Can a multiprocessor system be overclocked? Absolutely. However the difficulty of overclocking a system increases when you have a multiprocessor system, since you must take into consideration that not all of the processors in the system may be able to cope with the overclocked speed. Supermicro's dual processor BX boards do allow for overclocking through the use of increased Front Side Bus speeds (112MHz on their BX/GX boards), and the Soyo board that AnandTech used in the tests allowed for overclocking through the use of the 75MHz FSB setting. The Dual Pentium II 300 system overclocked fine to 338MHz using the 75MHz FSB, however if you're planning for your system to be used without a single crash, you may want to avoid the thought of overclocking entirely.

Another consideration to make when dealing with a multiprocessor system is heat. Naturally, both processors must have heatsinks and fans on them, however you also might want to consider improving the ventilation in the case they are stored in. Any multiprocessor system should have a large enough case so that the airflow inside the case isn't obstructed in any way, and as always, the larger the case, the better.

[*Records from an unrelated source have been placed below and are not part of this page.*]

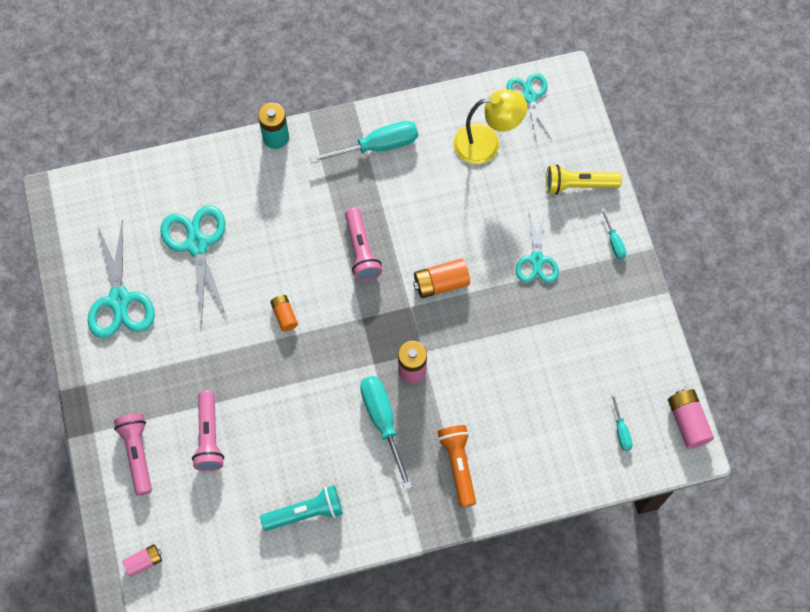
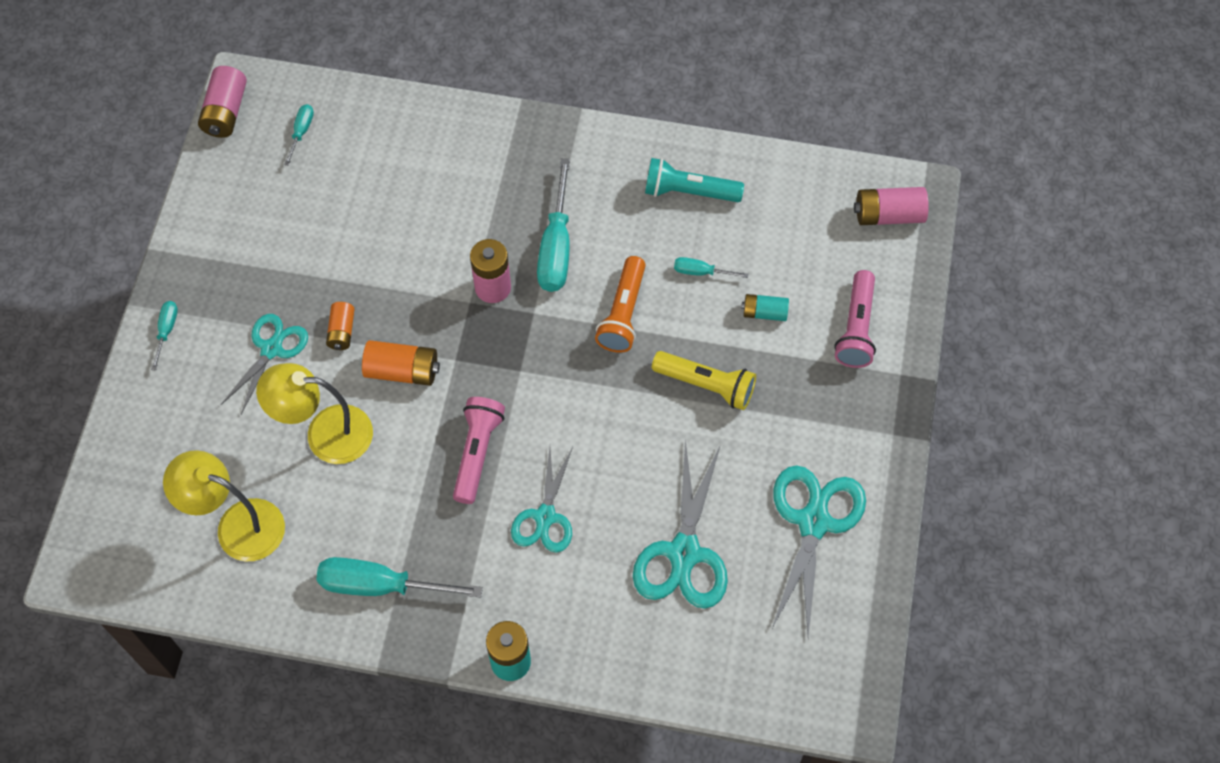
camera: 155 degrees left, 5 degrees down
(144, 561) = (888, 215): pink battery -> pink battery, size x1.57
(209, 437) = (764, 312): pink flashlight -> turquoise battery
(268, 449) = (701, 272): none -> turquoise screwdriver
(284, 315) = (612, 413): orange battery -> orange battery (342, 331)
(458, 465) = (497, 170): orange flashlight -> orange flashlight (623, 313)
(467, 220) = (325, 433): none -> yellow lamp
(529, 96) = (140, 565): turquoise scissors -> turquoise scissors (545, 517)
(578, 185) = (159, 418): yellow flashlight -> yellow flashlight (706, 385)

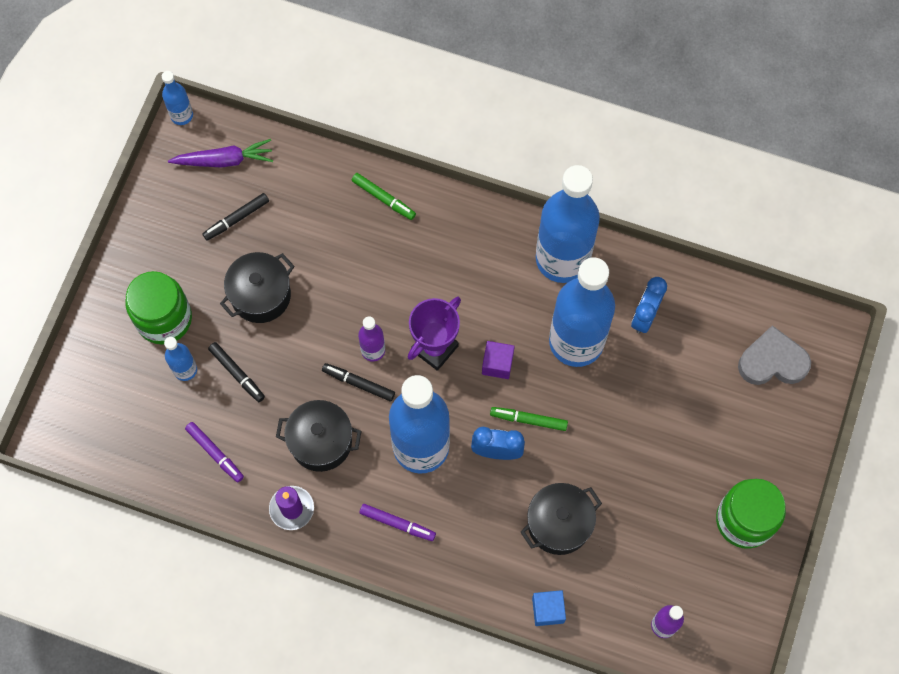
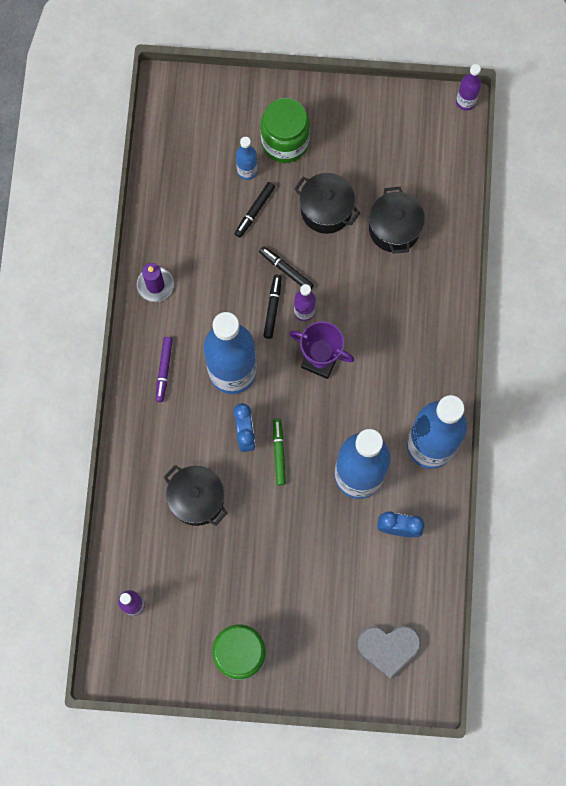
camera: 75 degrees right, 5 degrees up
(181, 115) = (465, 101): blue bottle -> purple bottle
(215, 453) = (184, 214): purple marker -> none
(224, 160) = (436, 146): purple carrot -> none
(236, 219) = (387, 171): black marker -> black marker (286, 270)
(321, 441) = (216, 292): black pot -> black pot (394, 229)
(383, 198) = (440, 283): green marker -> none
(497, 364) = (320, 415): purple cube -> none
(548, 610) = (123, 507): blue cube -> none
(772, 361) = (388, 648): grey heart -> grey heart turned 105 degrees clockwise

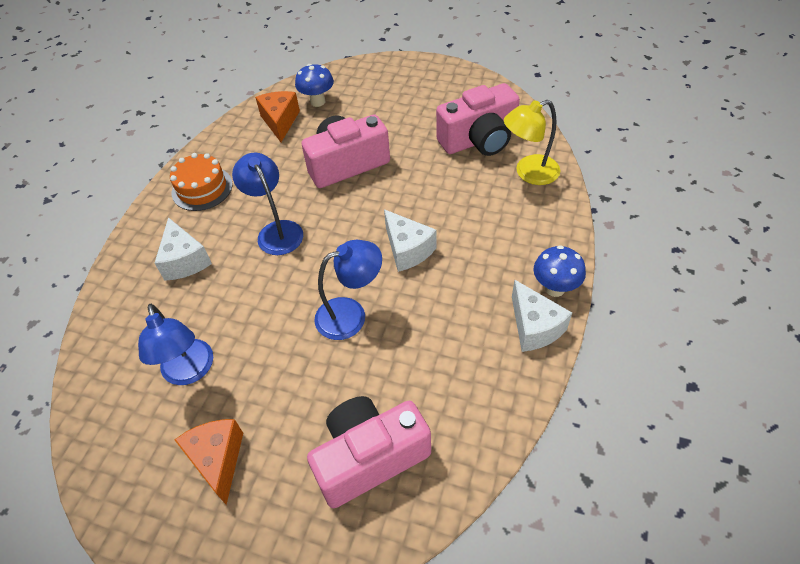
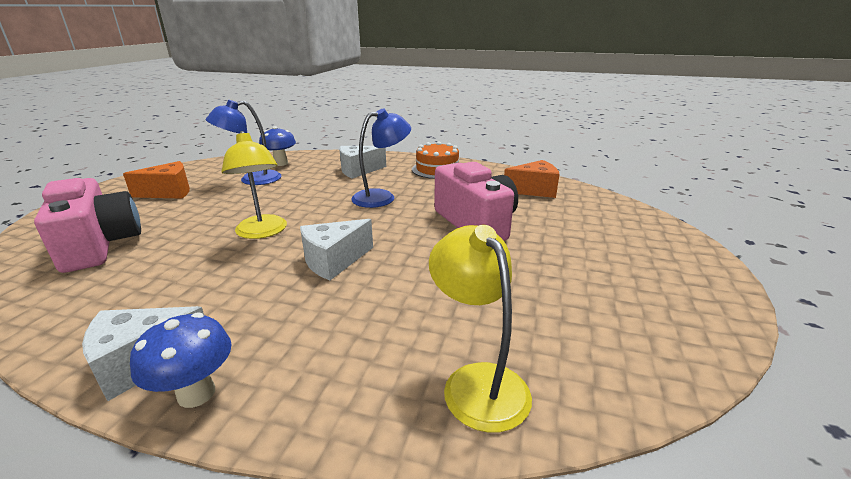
camera: 85 degrees right, 25 degrees down
(317, 101) = (576, 205): blue mushroom -> blue mushroom (281, 163)
(351, 314) = (262, 232): blue lamp -> yellow lamp
(479, 140) = (552, 323): pink camera -> none

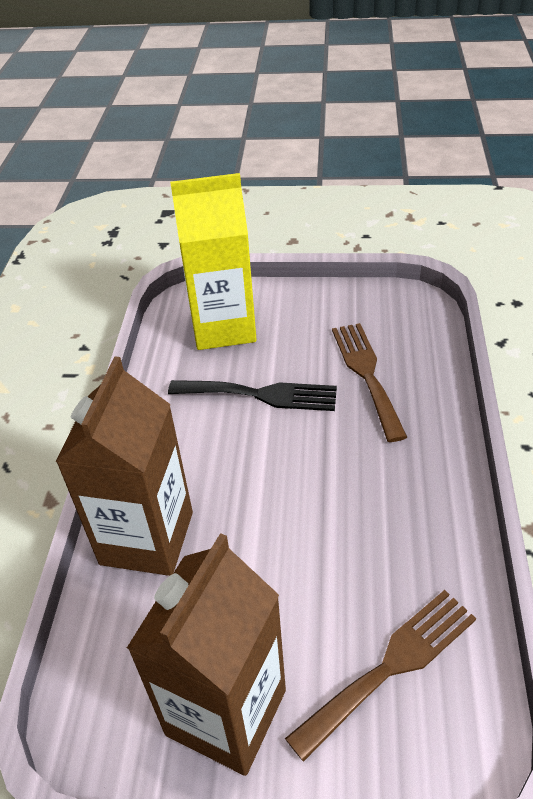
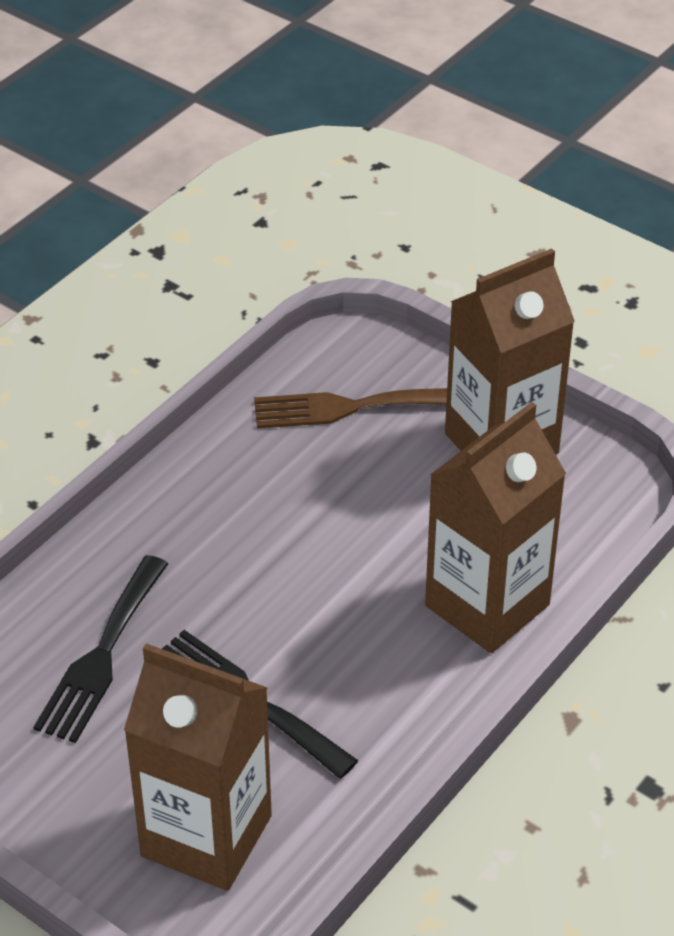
camera: 150 degrees left, 0 degrees up
(223, 327) = (206, 836): yellow carton -> brown carton
(366, 374) = (101, 656): brown fork -> black fork

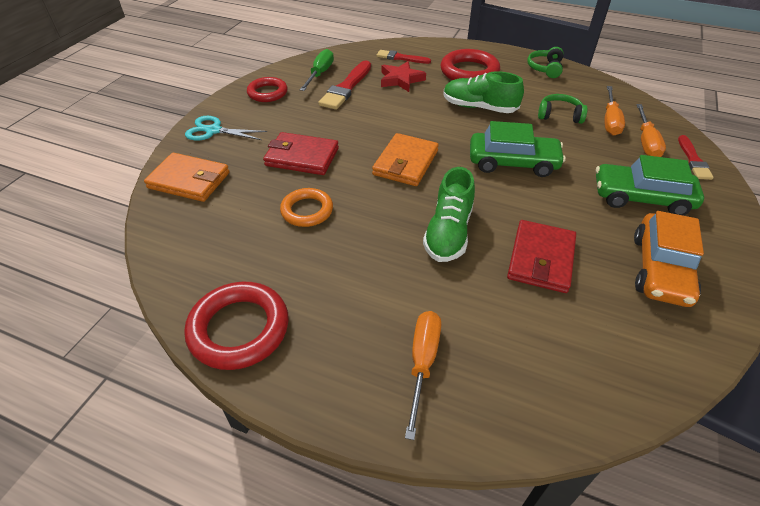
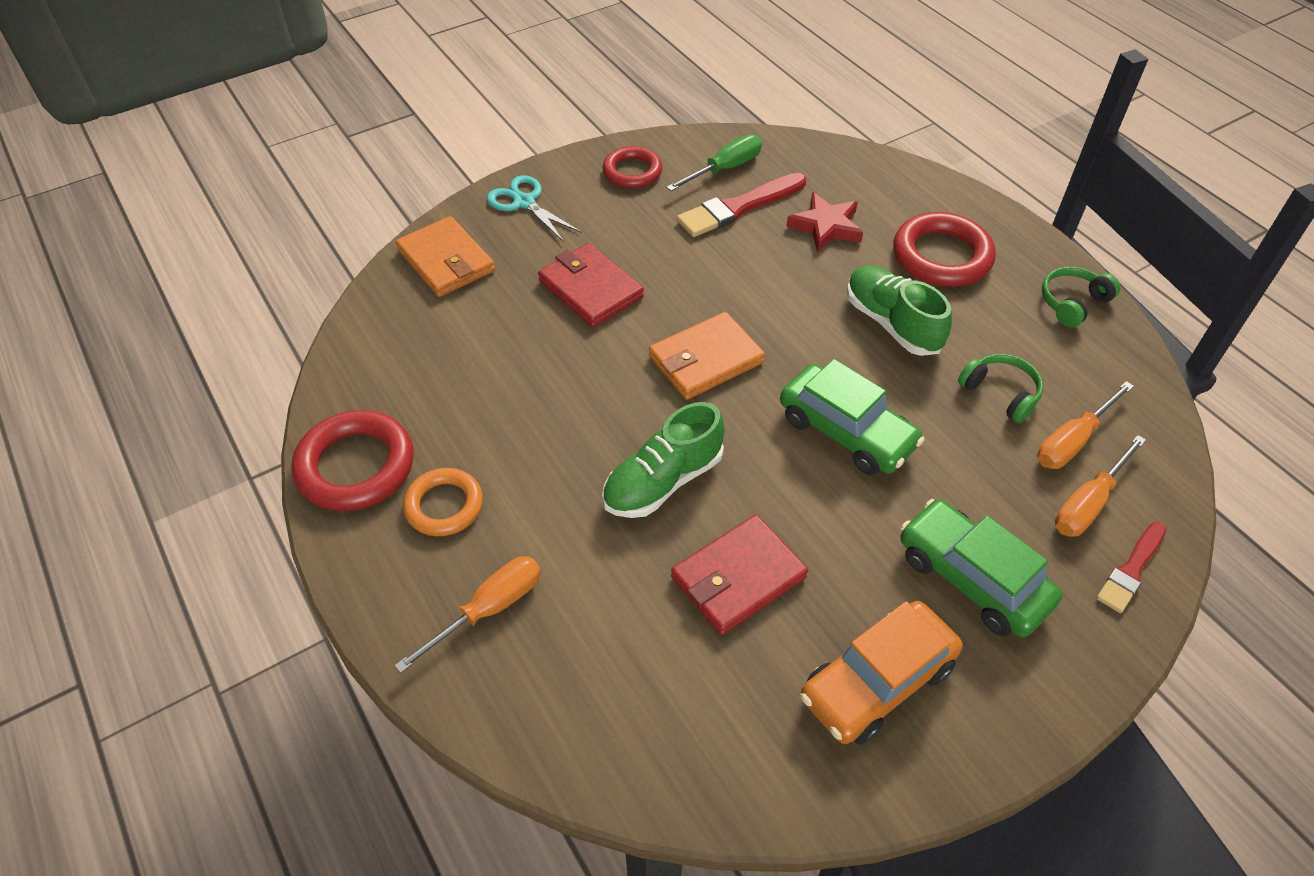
camera: 35 degrees right, 5 degrees up
(307, 210) = (533, 365): orange ring -> orange ring (444, 506)
(401, 58) = (863, 188): red brush -> none

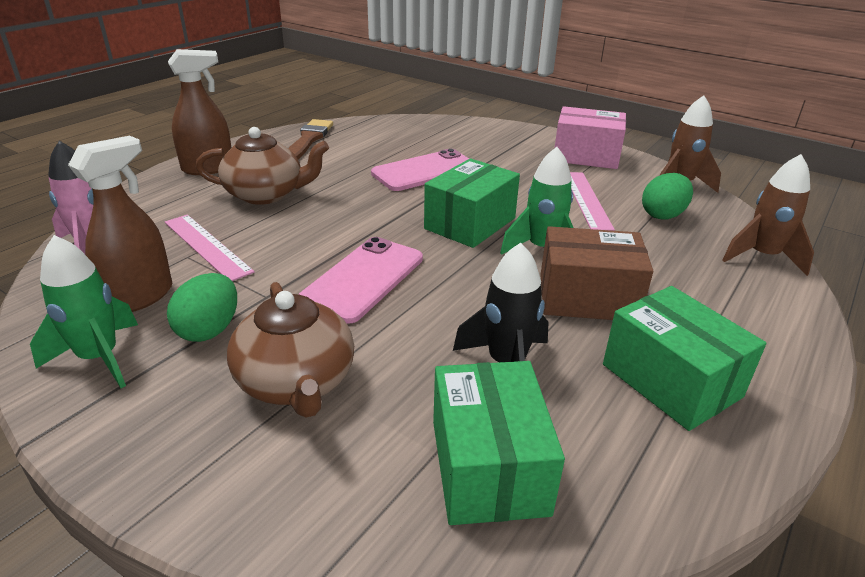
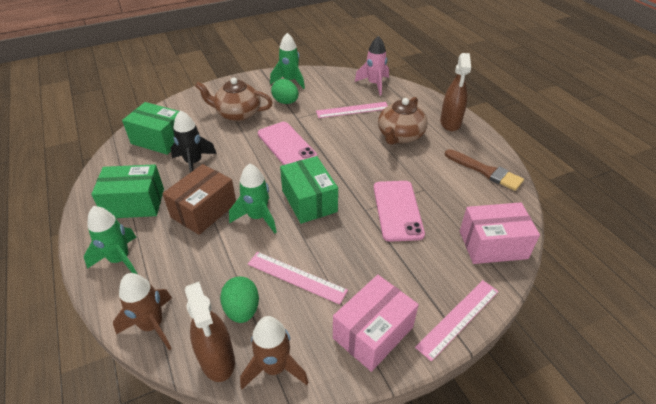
camera: 120 degrees right, 10 degrees up
(140, 297) = (322, 91): brown spray bottle -> brown spray bottle (217, 360)
(424, 128) = (493, 245): none -> pink box
(524, 131) = (458, 318): none -> pink ruler
(756, 328) = (120, 260): none -> green rocket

Who would've thought that a multiprocessor system would be considered a "poor-man's upgrade?" In lieu of the price drops on Intel's now discontinued older Pentium II processors, the performance adding a second processor to an older system would offer over buying a faster single CPU (possibly with a new motherboard) depends entirely on the nature of the applications you'll be running on your system. While the improvement in business applications won't be too wonderfully noticeable, graphics artists and development professionals will generally find that multiprocessor systems will end up giving them the most bang for their buck, especially in extending the life of their current systems. The performance improvement AnandTech's tests illustrated under CAD Drafting applications indicates that a single, more powerful CPU is more desirable than two slower processors, however the ideal solution in any of these cases would be an upgrade to a multiprocessor system using the fastest processors available at the time...but then again, the ideal solution isn't always the most practical.